Las Vegas real estate agent Sean Gotcher took to social media to put forth a "what if" scenario in which a company "that everybody used" bought up all the housing stock in a given area to artificially inflate prices and exacerbate the housing crisis.
Since it was posted last week the TikTok video has had 2.3 million views and 12,000 comments and over 8,000 retweets on Twitter.
Although no companies are named in the video, the obvious implication is that Zillow and Redfin are the hypothetical culprits.
Specifically, the scenario Gotcher lays out sees an iBuyer collect a lot of consumer data from their portal operations to learn where exactly people are looking to buy. The unnamed company then gradually buys up many houses in the area before going on to "create a new comp" by paying over the odds for the last few, thus inflating the prices of the stock it already owns.
Redfin CEO, Glenn Kelman responded to the tacit allegations within a couple of days, stating on Twitter that "Where Redfin's concerned, this is untrue" and going on to say:
"We'd never intentionally underpay or overpay for a home.
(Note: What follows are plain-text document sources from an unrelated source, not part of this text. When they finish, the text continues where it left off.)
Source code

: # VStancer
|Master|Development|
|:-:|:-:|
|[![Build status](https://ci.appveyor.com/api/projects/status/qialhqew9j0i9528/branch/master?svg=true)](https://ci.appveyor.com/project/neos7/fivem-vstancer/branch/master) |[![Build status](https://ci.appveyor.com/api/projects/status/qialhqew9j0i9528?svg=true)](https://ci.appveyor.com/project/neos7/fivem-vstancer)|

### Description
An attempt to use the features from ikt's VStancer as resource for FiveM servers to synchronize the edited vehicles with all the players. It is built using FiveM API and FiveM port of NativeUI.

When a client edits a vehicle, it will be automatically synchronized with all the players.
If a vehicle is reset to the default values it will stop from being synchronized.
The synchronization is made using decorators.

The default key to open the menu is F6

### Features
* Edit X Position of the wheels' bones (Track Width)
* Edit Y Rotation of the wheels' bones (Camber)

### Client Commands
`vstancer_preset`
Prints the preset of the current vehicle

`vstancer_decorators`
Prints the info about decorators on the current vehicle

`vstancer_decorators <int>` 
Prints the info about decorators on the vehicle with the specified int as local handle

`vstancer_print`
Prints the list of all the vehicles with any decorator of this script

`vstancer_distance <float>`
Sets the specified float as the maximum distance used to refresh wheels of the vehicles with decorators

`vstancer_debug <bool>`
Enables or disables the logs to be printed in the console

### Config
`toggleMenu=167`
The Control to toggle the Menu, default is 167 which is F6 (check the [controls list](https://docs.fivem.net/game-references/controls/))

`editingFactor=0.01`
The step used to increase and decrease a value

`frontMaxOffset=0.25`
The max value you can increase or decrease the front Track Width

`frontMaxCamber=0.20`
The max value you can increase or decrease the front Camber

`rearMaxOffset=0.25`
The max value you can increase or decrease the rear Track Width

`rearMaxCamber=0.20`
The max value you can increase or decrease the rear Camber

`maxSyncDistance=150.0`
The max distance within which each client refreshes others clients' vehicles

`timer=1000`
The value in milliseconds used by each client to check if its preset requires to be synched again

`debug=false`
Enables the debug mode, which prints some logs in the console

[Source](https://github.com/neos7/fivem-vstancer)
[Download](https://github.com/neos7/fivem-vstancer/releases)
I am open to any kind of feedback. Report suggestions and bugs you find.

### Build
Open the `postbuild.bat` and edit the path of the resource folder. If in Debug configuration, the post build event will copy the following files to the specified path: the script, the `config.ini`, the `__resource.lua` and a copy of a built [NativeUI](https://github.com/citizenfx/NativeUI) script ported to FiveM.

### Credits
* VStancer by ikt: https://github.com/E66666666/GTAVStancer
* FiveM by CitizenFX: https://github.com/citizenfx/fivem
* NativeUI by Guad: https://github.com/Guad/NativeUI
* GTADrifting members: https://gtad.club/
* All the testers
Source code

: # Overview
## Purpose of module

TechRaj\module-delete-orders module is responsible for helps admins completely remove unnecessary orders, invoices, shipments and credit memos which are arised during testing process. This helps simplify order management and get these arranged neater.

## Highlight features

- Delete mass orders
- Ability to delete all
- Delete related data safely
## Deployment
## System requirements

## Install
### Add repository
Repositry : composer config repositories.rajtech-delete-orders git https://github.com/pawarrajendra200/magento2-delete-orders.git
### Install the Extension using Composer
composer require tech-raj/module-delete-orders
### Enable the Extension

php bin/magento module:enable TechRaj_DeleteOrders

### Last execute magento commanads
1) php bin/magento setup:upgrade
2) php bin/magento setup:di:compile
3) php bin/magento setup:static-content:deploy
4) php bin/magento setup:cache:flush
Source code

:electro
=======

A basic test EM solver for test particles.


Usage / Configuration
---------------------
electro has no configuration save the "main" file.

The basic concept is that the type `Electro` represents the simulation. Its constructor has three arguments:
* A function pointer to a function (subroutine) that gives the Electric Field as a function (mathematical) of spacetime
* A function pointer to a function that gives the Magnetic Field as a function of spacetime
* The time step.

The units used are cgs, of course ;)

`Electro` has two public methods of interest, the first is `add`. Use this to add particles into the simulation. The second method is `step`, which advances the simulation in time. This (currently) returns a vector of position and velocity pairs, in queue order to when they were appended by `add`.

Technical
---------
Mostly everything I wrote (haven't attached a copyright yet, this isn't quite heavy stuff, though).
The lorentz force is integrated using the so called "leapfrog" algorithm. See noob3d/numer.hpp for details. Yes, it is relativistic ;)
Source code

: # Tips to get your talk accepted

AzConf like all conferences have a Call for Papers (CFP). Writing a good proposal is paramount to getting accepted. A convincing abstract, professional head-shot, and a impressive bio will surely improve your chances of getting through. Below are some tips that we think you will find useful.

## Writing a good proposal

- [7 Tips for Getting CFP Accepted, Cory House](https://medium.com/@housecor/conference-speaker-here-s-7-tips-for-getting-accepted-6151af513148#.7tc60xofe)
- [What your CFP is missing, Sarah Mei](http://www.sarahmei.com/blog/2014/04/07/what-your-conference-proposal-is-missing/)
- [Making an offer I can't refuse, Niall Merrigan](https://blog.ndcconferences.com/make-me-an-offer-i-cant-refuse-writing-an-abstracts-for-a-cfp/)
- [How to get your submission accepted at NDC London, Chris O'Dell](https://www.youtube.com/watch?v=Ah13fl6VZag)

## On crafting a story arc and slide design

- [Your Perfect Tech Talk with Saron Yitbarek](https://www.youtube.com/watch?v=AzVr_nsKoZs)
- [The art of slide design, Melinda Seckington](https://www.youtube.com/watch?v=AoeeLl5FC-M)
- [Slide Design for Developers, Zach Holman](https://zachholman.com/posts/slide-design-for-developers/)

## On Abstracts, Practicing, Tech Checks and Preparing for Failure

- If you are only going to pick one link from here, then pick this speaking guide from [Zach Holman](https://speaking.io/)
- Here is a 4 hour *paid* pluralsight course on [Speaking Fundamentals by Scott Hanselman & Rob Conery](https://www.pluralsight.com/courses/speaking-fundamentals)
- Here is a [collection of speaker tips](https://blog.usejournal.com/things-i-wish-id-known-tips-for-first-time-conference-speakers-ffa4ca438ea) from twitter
It's madness to overpay for a single home in order to set a high-water mark for other sales."
"There is a conspiracy between iBuyers, but it's to pay lower commissions to the brokers representing the buyers of the homes we sell, by about 60 basis points so far. This may be one reason some brokers dislike iBuyers."
For its part, Zillow did not respond in public to the video, instead emailing a statement to US agency publication Inman.com on Wednesday in which it labelled the video an example of "misinformation and falsehoods".
The statement went on to assert that Zillow pays market value for all homes that it buys saying that:
"When we looked at homes that sold traditionally after they declined a Zillow Offer, we learned that on average, those selling traditionally sold for only .09 percent more than the Zillow Offer. And on every home that Zillow buys and sells, we are transparent: the purchase and re-sale prices are publicly displayed on the property page on Zillow.com.”
As Inman and others have pointed out, the likelihood of Gotcher's 'hypothetical' scenario playing out in real life is currently very slim. The iBuying sector is becoming far more competitive rather than monopolistic with brokerage companies and others entering the market to try their luck.
The court of public opinion, however, is unlikely to take notice of the nuances. There are nearly 1.5 million agents in the US many of whom feel threatened by signs of a cooling market and the proliferation of new models such as iBuying, and they well be mobilising their friends and followers more often in the coming months and years.